Là, pour cette quinzaine, il va falloir voyager !  Voyager dans son site pour en extraire la poésie, l’approche photographique, la sensibilité. Lors d’une visite à Paris-Photo, une photo noir et blanc a retenu mon attention, j’ai noté le nom pour en savoir plus : Joakim Eskildsen est Danois, a grandi dans une vieille maison avec un jardin extraordinaire, son envie de nature, des lumières viennent de là.

Première chose qu’on découvre : la présentation de ses photos par les livres qu’il a réalisé – ça donne envie d’en faire autant ! Un livre, on peut le ressortir et le feuilleter, revisiter ses images et les souvenir qu’elles portent comme le font ses boites de tirages au papier jauni. Ces albums martyrisés par le temps nous révèlent des images de vie, des images qui ne sont pas restées dans un disque dur ou dans un tiroir. On apprend qu’il a appris à réaliser ses livres auprès, entre-autres, de Pentti Sammallahti … la poésie de ces vieux albums viens peut être de là aussi.

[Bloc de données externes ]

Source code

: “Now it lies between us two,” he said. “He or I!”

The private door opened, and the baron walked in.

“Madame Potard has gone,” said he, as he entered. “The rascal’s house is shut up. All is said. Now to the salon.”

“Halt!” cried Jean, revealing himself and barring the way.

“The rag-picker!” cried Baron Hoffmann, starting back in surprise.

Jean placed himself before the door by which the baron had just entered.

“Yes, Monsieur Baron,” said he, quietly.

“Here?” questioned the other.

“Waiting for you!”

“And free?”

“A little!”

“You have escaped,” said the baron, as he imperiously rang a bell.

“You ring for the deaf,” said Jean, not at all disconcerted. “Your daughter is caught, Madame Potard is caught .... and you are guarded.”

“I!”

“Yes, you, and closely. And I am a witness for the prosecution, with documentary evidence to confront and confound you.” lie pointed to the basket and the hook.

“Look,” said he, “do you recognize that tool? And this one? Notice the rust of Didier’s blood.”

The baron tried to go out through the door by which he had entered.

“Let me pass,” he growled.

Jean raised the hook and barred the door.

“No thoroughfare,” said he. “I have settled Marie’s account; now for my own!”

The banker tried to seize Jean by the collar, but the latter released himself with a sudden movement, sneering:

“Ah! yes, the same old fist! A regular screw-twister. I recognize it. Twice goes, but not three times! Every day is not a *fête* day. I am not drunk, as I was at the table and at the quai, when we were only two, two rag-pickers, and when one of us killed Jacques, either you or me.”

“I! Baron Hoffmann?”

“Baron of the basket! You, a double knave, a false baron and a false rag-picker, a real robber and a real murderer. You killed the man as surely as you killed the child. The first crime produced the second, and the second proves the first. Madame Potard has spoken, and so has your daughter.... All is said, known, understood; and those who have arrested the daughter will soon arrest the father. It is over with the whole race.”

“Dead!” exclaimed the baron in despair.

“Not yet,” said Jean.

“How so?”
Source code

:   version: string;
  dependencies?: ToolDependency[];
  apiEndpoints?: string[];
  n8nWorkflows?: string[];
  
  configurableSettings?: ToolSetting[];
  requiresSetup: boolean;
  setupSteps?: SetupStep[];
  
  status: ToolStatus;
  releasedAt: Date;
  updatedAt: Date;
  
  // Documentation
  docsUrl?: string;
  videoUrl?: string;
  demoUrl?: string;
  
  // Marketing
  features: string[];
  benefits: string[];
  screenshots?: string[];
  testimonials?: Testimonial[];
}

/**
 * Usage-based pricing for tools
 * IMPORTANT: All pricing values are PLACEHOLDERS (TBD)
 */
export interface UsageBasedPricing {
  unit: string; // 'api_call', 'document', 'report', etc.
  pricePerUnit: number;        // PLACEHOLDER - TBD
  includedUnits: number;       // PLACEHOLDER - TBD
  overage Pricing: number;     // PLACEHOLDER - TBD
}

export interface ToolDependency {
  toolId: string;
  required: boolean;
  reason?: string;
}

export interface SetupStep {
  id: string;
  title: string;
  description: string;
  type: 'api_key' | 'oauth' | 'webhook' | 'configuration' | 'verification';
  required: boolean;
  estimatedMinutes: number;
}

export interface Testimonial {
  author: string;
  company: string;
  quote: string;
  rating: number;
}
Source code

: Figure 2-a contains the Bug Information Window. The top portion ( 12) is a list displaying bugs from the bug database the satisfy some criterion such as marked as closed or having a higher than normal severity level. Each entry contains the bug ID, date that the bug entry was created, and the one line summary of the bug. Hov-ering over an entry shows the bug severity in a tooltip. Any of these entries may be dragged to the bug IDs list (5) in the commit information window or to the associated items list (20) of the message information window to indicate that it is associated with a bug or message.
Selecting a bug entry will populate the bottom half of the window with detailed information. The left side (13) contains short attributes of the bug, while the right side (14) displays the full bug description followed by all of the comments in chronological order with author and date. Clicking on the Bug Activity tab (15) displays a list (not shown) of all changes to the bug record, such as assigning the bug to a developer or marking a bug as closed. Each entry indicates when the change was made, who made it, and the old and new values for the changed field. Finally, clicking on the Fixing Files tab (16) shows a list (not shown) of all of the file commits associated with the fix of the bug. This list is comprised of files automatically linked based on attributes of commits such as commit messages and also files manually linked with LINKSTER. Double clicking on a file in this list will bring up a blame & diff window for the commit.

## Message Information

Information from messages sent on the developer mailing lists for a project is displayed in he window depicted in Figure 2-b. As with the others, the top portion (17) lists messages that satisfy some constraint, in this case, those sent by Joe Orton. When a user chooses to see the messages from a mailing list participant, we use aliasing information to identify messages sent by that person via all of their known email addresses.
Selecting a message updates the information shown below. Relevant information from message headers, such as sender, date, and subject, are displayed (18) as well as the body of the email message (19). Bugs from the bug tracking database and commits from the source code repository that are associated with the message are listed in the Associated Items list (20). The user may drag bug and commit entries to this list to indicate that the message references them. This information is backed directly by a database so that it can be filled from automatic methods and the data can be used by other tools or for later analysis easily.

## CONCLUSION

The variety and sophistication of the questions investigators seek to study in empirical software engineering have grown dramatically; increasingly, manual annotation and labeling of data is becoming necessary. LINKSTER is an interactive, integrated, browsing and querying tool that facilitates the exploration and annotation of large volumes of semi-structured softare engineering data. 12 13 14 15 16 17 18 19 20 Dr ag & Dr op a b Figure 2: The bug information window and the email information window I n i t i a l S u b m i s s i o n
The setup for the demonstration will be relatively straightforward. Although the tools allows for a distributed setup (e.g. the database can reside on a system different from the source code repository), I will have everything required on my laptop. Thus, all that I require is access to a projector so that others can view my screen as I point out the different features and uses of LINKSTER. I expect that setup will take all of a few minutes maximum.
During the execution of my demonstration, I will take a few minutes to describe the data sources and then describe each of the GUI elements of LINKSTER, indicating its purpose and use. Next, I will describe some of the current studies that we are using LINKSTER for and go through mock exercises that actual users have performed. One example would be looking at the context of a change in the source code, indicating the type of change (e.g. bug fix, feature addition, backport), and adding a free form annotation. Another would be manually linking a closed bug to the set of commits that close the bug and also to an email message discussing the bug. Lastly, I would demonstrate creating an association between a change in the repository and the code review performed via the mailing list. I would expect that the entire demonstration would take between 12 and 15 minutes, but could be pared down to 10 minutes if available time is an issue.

Sympas aussi, ces tentatives d’editing réalisés à partir de petits tirages juxtaposés (1 2).

Il y a quelque chose de magique et poétique dans ses images et thèmes abordés. Les livres et les pages jaunies y sont pour quelque chose. Les scènes de vie rappellent des scènes quotidiennes simples et poétiques. Il y a autre chose aussi : une chaleur dans ses images, une signature,  obtenue par un léger bleuté des ombres associé à une dominante jaune des hautes lumières, et manifestement, aussi par la texture des papiers qui apporte aussi de la poésie à ses images.

Enfin, un élément de sa démarche photographique : par son film de Roma Journeys on comprend mieux le contexte de ses images, il s’est entièrement impliqué au sein des familles de ROMs pour capter ces images si naturelles au cours de leurs voyages.

Il dit concernant sa démarche, qu’il suit un thème précis, sinon ne sait pas quoi photographier. Nous aussi en avons besoin.